How a SaaS platform serves three customers with different data protection policies using a single OGuardAI deployment

How a SaaS platform serves three customers with different data protection policies using a single OGuardAI deployment.


The Situation

A B2B SaaS platform provides AI-powered document processing to enterprise customers. Each customer operates in a different regulatory environment:

  • Tenant A (EU retailer): GDPR strict mode. Block SSNs, mask emails, tokenize names.
  • Tenant B (US healthcare provider): HIPAA compliance. Block PHI identifiers, tokenize patient names, preserve clinical data.
  • Tenant C (Swiss bank): Financial regulations. Block IBANs from AI, full restore for internal compliance teams, masked restore for audit.

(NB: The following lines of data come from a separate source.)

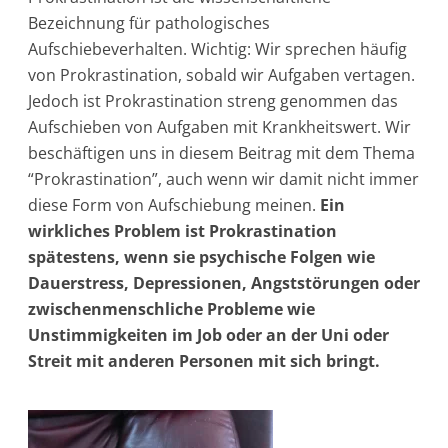
Bezeichnung für pathologisches
Aufschiebeverhalten. Wichtig: Wir sprechen häufig
von Prokrastination, sobald wir Aufgaben vertagen.
Jedoch ist Prokrastination streng genommen das
Aufschieben von Aufgaben mit Krankheitswert. Wir
beschäftigen uns in diesem Beitrag mit dem Thema
“Prokrastination”, auch wenn wir damit nicht immer
diese Form von Aufschiebung meinen.
Ein
wirkliches Problem ist Prokrastination
spätestens, wenn sie psychische Folgen wie
Dauerstress, Depressionen, Angststörungen oder
zwischenmenschliche Probleme wie
Unstimmigkeiten im Job oder an der Uni oder
Streit mit anderen Personen mit sich bringt.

The platform needs a single OGuardAI deployment that enforces tenant-specific policies, prevents cross-tenant data access, and scales with the platform's growth.


The Solution

OGuardAI runs as a shared service in the platform's Kubernetes cluster. Each tenant has a dedicated API key, a dedicated policy configuration, and isolated session state. The sealed session encryption ensures that session blobs from one tenant cannot be used to restore another tenant's data.


Tenant Configurations

Tenant A: EU Retailer (GDPR Strict)

name: tenant-a-gdpr
version: "1.0"
tenant_id: "tenant_a"
rules:
  - entity_type: "person"
    action: "tokenize"
    metadata: [gender, formality, language]
    restore_mode: "formatted"
  - entity_type: "email"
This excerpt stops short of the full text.